– А почему бы и нет, – прохрипел старик. – Если моя крошка будет в опасности, я сделаю что угодно.
– Что угодно, говоришь, – подловила его на слове Гиз. – Перво-наперво перестань пить. В опасное время валяться без чувств в постели…
– Да, я это могу, – отрезал отец. – Но не могла бы ты чаще бывать дома?
Поднявшись на ноги, Фе́рта вздохнула полной грудью, занавесив окно.
– Я апле́ра, мой дорогой отец, – сказала она. – Единственная заслуга всей твоей жизни.
Сказанное дочерью несколько обидело старика. Он дал ей жизнь, воспитал, а теперь оказывается: все, за что она была ему благодарна, – это должность при совете.
– Молчи, ты же знаешь, что это так, – она приложила ладонь к его губам. – А теперь мне пора уходить. Но помни о нашем разговоре и о письме, что ты обязан написать. Если больше нет иных путей спастись, то пусть это будет бегство.
Затем она покинула его покои, оставив их такими же темными, грязными и одинокими.
Глава 13
Поиски разумного
Дым от погребальных костров, клубясь, уходил в преддождевое небо. Все было не так как нужно, но на долгий прощальный ритуал времени, увы, не оставалось. Быстротечной рекой день клонился к вечеру, нагнетая все окружение многострадального Ка́тиса грохочущими тучами. Если пойдет дождь, то костры погаснут, и тела убитых в карательную третью ночь зависнут между миром живых и мертвых.
Пали́тия призывала все силы правящего Ча́ргли, чтобы тот придержал слезы небес, но дождь все же начинал накрапывать.
Красноликий народ прощался с братьями и сестрами, сплоченно завывая ритуальную песнь. То было южное поселение Ламуту́, состоящее, к великому горю, из разрушенных хижин и сломленных всем этим судеб. Ами́йцы подымали руки к небесам, и гроза озаряла их лица вспышками от разрядов крупных молний.
– Витвин думаст! – слышалось отовсюду, со всех концов вечного кольца[29].
Восток, запад, север и сотни костров, собранных на скорую руку. Охотники, торговцы, красные фи́рты, жены и дети, сплетенные единством общей утраты, приминали ногами прибрежный песок. То был пятый день, ведущий свой час к последней карательной ночи. И Сэл молила милосердного бога смилостивиться над этим народом. К ее удивлению, всеобщая ненависть по отношению к ней сменилась на нейтральность. Все это случилось тогда, когда уважаемая Фендо́ра выступила перед тысячной толпой ами́йцев в защиту иноземки. Сначала были обвинения и нападки, но потом упрямая урпи́йка обрисовала путь пленницы, и все поняли, что девушка пострадала не меньше прочих.

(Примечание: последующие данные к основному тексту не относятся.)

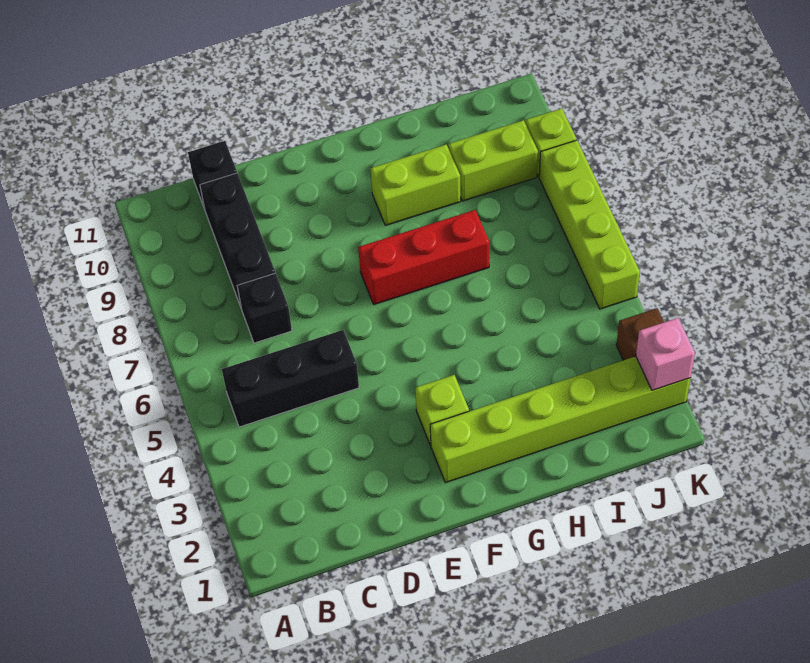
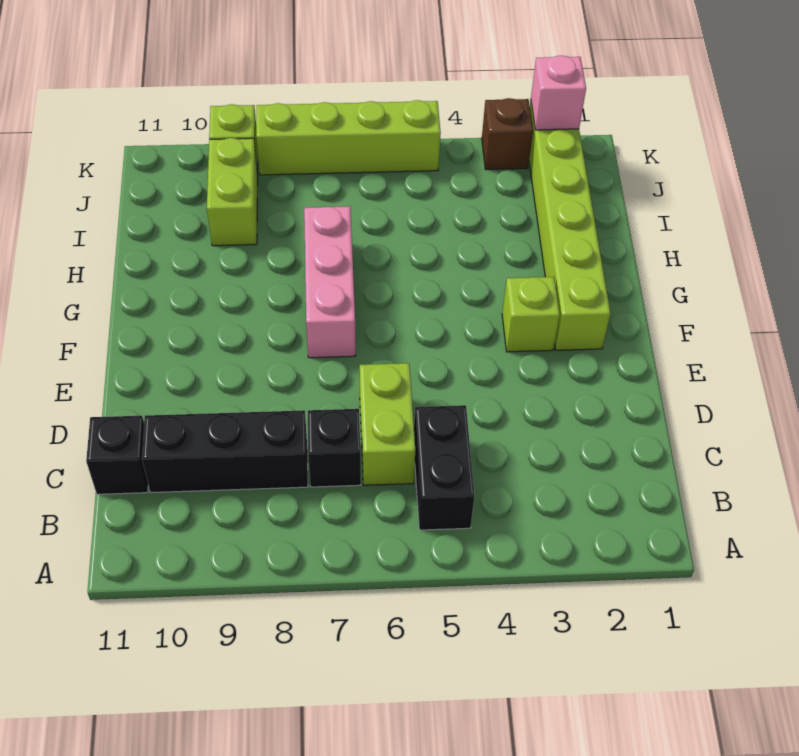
black 1x3 brick [222,330,359,427] -> black 1x2 brick [414,405,474,530]
red 1x3 brick [358,210,490,304] -> pink 1x3 brick [304,206,356,358]
lime 1x2 brick [370,145,461,225] -> lime 1x2 brick moved to [360,363,415,485]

Теперь же она разделяла с ними эту утрату, расположившись на пригорке, чуть дальше от общей массы собравшихся. Рядом с ней представителями ее вида стояли Бафферсэ́н и А́ккертон, взирающие и внемлющие стенаниям краснокожих друзей. Гурдоба́н и его семья стояли ближе к кострам. Га́твонг Кибу́ту с прочими охотниками подливали в огонь древесную смолу, чтобы пламя не уступило своих позиций перед начинающимся дождем.